* WORK ITEM A *
Using the text about the Orion Moon mission, answer these questions:
(i) How much does the crew's exercise device weigh?
(ii) How long after the engine fired to send the crew toward the Moon did the warning appear?
(iii) What speed does the capsule slow to before dropping into the Pacific?
* WORK ITEM B *
Carry on the text about the Orion Moon mission, picking up after its final sentence.

* STUDY TEXT *

Four people in 330 cubic feet (two minivans), 10 days. On the space station, astronauts have 4,000 pounds of gym equipment. Koch and her crew have a 30-pound device the size of a carry-on bag that works like a yo-yo, and they do squats and deadlifts on it. The toilet fan jammed on day one (in zero gravity, the fan is what pulls waste into the toilet). Koch flagged it, and Mission Control talked her through the fix. Apollo astronauts didn't even have a toilet, just bags taped to their bodies.
Twenty minutes after the engine fired to send them toward the Moon, a warning popped up: "cabin leak suspected." False alarm. But by that point, turning around was no longer the safer option. Finishing the loop was. On April 6, they fly within about 4,000 miles of the Moon and photograph parts of the far side no human has ever seen up close. Then four days coasting home.
Orion enters the atmosphere at about 25,000 mph, 32 times the speed of sound, faster than any crewed spacecraft has ever returned. Superhot gas wraps around the outside and kills all radio contact for several minutes. Nobody on the ground can reach them. A series of parachutes fire in sequence, and the capsule goes from 25,000 mph to 17 mph before dropping into the Pacific off San Diego. Atmosphere to water, about 20 minutes.

* STUDY MATERIAL *

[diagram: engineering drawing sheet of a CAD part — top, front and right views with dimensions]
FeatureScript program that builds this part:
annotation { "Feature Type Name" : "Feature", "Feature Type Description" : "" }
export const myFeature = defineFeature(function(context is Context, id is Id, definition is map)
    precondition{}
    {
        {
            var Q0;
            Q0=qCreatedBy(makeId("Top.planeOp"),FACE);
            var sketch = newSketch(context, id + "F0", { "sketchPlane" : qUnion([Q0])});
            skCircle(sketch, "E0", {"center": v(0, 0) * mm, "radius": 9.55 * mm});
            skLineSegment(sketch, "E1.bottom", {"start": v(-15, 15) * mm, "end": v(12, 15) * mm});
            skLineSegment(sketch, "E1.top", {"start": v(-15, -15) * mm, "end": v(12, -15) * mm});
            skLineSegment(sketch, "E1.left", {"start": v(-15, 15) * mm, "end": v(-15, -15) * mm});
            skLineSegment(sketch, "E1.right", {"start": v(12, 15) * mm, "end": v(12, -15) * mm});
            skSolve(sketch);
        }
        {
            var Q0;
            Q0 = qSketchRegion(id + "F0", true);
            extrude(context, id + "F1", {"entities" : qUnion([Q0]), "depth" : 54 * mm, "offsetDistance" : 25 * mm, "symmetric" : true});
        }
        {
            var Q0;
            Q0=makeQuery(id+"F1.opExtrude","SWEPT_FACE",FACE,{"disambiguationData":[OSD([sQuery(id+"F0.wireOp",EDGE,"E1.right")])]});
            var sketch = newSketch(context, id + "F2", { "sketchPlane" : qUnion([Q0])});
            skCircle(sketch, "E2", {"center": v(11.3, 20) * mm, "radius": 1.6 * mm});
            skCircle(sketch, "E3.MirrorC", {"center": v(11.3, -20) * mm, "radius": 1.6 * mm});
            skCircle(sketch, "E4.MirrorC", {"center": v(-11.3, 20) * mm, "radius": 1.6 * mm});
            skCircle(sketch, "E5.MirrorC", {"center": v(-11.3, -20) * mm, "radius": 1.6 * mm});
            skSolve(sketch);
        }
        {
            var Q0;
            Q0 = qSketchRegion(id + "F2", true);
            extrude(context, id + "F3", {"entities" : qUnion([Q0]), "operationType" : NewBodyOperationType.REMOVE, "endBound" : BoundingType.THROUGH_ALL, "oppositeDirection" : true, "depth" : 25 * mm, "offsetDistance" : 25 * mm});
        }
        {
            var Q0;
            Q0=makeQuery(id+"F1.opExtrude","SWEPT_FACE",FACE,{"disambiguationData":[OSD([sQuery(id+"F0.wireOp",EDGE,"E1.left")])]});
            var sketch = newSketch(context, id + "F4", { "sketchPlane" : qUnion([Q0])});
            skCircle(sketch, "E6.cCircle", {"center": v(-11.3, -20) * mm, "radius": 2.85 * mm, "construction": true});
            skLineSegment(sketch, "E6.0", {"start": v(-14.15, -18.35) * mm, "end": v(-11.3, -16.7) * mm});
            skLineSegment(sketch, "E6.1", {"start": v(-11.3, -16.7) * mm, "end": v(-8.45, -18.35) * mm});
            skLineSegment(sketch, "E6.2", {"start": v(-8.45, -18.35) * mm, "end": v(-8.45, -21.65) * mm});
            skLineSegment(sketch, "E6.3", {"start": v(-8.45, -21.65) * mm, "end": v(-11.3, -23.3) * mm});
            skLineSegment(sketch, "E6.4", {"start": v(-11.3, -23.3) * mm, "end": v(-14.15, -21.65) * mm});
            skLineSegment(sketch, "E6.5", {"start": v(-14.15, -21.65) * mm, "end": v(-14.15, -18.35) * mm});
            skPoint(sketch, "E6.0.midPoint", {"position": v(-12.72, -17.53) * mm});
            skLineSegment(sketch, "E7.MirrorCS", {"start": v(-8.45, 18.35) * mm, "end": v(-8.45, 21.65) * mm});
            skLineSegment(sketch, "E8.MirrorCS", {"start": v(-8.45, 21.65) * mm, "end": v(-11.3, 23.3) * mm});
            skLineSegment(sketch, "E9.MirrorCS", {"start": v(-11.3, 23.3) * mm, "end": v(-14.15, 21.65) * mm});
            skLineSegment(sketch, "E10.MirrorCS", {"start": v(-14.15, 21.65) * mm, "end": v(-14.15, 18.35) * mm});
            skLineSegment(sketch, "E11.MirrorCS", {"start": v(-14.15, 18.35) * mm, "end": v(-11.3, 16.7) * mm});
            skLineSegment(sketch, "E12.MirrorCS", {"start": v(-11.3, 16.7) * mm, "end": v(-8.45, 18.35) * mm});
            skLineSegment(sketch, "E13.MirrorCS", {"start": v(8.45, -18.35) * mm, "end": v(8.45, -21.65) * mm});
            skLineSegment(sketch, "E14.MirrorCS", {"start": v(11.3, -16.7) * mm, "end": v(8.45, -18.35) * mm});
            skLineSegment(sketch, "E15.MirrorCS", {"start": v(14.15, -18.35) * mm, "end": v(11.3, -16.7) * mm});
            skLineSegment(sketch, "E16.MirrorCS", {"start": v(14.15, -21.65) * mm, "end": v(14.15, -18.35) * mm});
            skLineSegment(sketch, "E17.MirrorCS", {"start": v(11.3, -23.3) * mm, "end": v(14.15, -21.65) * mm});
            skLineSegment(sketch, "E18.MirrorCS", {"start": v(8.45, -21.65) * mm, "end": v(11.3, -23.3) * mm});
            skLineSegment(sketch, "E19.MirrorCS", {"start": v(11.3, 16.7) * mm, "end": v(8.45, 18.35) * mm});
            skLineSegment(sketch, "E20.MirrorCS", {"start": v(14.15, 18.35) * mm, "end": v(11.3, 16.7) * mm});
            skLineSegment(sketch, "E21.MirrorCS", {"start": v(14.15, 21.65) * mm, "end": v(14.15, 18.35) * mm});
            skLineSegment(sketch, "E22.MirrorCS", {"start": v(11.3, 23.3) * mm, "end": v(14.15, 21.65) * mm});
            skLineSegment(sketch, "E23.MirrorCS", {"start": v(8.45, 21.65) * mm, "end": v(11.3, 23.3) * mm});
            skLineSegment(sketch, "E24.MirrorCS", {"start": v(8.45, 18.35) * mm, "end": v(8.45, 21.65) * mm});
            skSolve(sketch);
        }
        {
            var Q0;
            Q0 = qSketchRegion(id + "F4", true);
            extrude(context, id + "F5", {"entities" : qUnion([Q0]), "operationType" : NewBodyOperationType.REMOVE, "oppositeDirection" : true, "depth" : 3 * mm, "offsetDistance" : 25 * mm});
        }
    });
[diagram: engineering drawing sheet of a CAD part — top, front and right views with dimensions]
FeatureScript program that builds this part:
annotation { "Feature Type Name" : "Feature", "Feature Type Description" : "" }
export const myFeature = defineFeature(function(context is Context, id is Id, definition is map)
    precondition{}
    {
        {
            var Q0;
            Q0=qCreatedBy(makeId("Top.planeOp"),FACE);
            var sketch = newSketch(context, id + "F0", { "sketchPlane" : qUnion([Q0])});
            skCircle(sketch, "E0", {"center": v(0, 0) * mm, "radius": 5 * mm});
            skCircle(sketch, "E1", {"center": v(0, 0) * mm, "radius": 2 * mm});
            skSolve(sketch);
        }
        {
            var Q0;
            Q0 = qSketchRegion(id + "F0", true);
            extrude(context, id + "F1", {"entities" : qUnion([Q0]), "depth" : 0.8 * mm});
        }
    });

* ANSWER SPACE A *
(i) 30 pounds
(ii) Twenty minutes
(iii) 17 mph

* ANSWER SPACE B *
Victor Glover failed an engineering class his sophomore year of college. His dad talked him out of joining the Navy SEALs and told him an engineering degree and pilot wings might make him an astronaut someday. Right now Glover is somewhere between the Earth and the Moon.
He grew up in Pomona, California. Played quarterback in high school, wrestled well enough to place sixth at the state championship, won Athlete of the Year. Went to Cal Poly for engineering and played both sports at the college level.
He got his Navy wings in 2001 and started flying F/A-18 fighter jets off aircraft carriers. His squadron deployed on the USS John F. Kennedy to fight in Iraq, the carrier’s final deployment ever. Twenty-four combat missions. His commanding officer gave him the callsign “Ike,” short for “I Know Everything.”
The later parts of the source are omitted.